You can see the value in converting basic literals into constants when building the initial IR tree. It makes folding constants together much, much simpler.

Onward and upward!

Sunday, 8 November 2015

Compiler 3 Part 4 - Type Checking

Whether you chose to produce assembly or an intermediate language, the job of the IR is to take us ever closer to generating actual output. We need to do the crucial step of type checking. Since Calc’s type system is strong and static it is necessary to ensure type safety before moving on.

Each struct in the IR tree has an underlying object. This object provides a Pos() function that maps the remaining constructs back into the original source code. This will be useful to us when we are doing type checking so we can provide well formed error messages.

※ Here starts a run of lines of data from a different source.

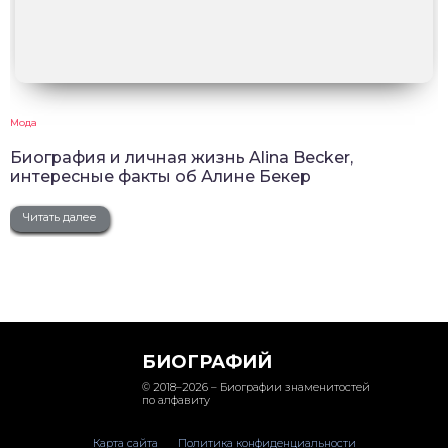
Мода
Биография и личная жизнь Alina Becker,
интересные факты об Алине Бекер
Читать далее
БИОГРАФИЙ
© 2018–2026 – Биографии знаменитостей
по алфавиту
Карта сайта
Политика конфиденциальности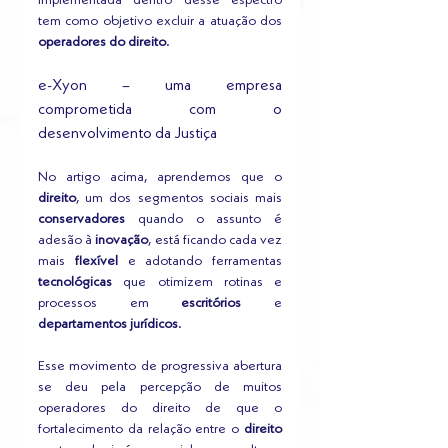
tem como objetivo excluir a atuação dos 
operadores do direito
.
e-Xyon – uma empresa 
comprometida com o 
desenvolvimento da Justiça
No artigo acima, aprendemos que o 
direito
, um dos segmentos sociais mais 
conservadores
 quando o assunto é 
adesão à 
inovação
, está ficando cada vez 
mais 
flexível
 e adotando ferramentas 
tecnológicas
 que otimizem rotinas e 
processos em 
escritórios
 e 
departamentos jurídicos
.
Esse movimento de progressiva abertura 
se deu pela percepção de muitos 
operadores do direito de que o 
fortalecimento da relação entre o 
direito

We must traverse the tree and verify that expected types match. Not all objects currently have a type, like variable declarations using type inference. This means that we don’t actually know the type of the variable when parsing the source language since the type isn't explicitly declared but inferred from the object being assigned to the variable. 

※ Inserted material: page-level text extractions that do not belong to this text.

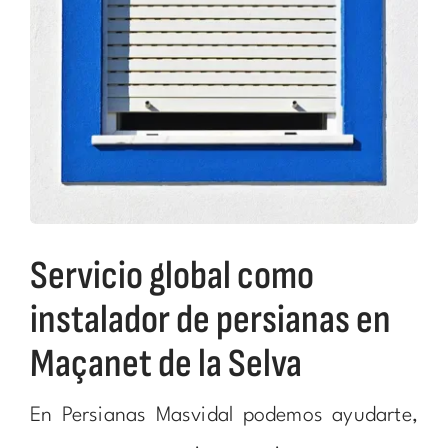
Servicio global como
instalador de persianas en
Maçanet de la Selva
En Persianas Masvidal podemos ayudarte,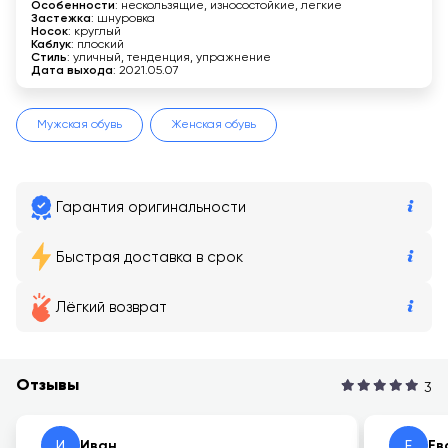
Особенности
: нескользящие, износостойкие, легкие
Застежка
: шнуровка
Носок
: круглый
Каблук
: плоский
Стиль
: уличный, тенденция, упражнение
Дата выхода
: 2021.05.07
Мужская обувь
Женская обувь
Гарантия оригинальности
Быстрая доставка в срок
Лёгкий возврат
Отзывы
3
И
Иван
Е
Ев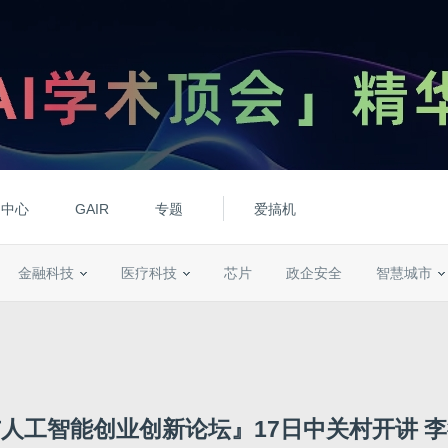
动中心
GAIR
专题
爱搞机
金融科技
医疗科技
芯片
政企安全
智慧城市
人工智能创业创新论坛』17日中关村开讲 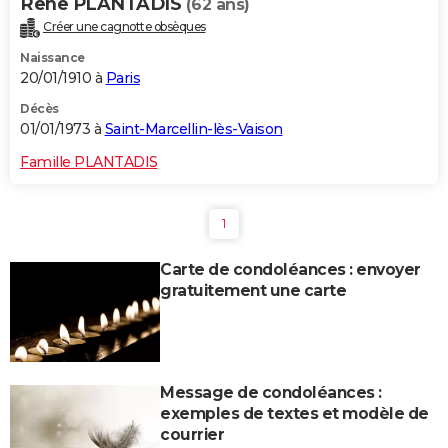
Rene PLANTADIS
(62 ans)
Créer une cagnotte obsèques
Naissance
20/01/1910 à
Paris
Décès
01/01/1973 à
Saint-Marcellin-lès-Vaison
Famille PLANTADIS
1
Carte de condoléances : envoyer
gratuitement une carte
Message de condoléances :
exemples de textes et modèle de
courrier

Similarly, binary expressions do not have a defined type when parsing. Your language may allow adding (concatenating) strings, in which case an add binary operation on strings would have the type string. In the case of Calc, logical comparison operations make a binary expression type bool. Don't forget that most languages have different integer types so your binary expressions will need to take on and verify these types.

This requires we traverse the tree depth first to identify the types of certain structures prior to verifying their correctness.

In addition to verifying type correctness, the type-checker also does some additional tests…
  • checks that function parameters match the number of arguments in function calls;
  • verifies that an identifier matches the right kind (variable vs. function names);
  • checks for undeclared variable and function names.

While not true of the current version of Calc, many languages have varying bit sizes of integer types. Somewhere during this process you would will need to verify if a particular value fits within the bounds of a particular type. If the source has a value greater than 255 being stored into an unsigned 8 bit type, this is a problem. When and how you chose to handle this error is up to you.

Type checking may also involve a level of escape analysis. You need to verify that any value being returned anywhere in the tree conforms to the parent type. In imperative languages, this means looking for statements like “return”. For functional languages, you need to search for terminal points like the "then" and "else" clauses in an "if" expression.

Once we are sure that everything is type safe and correct, we can move on.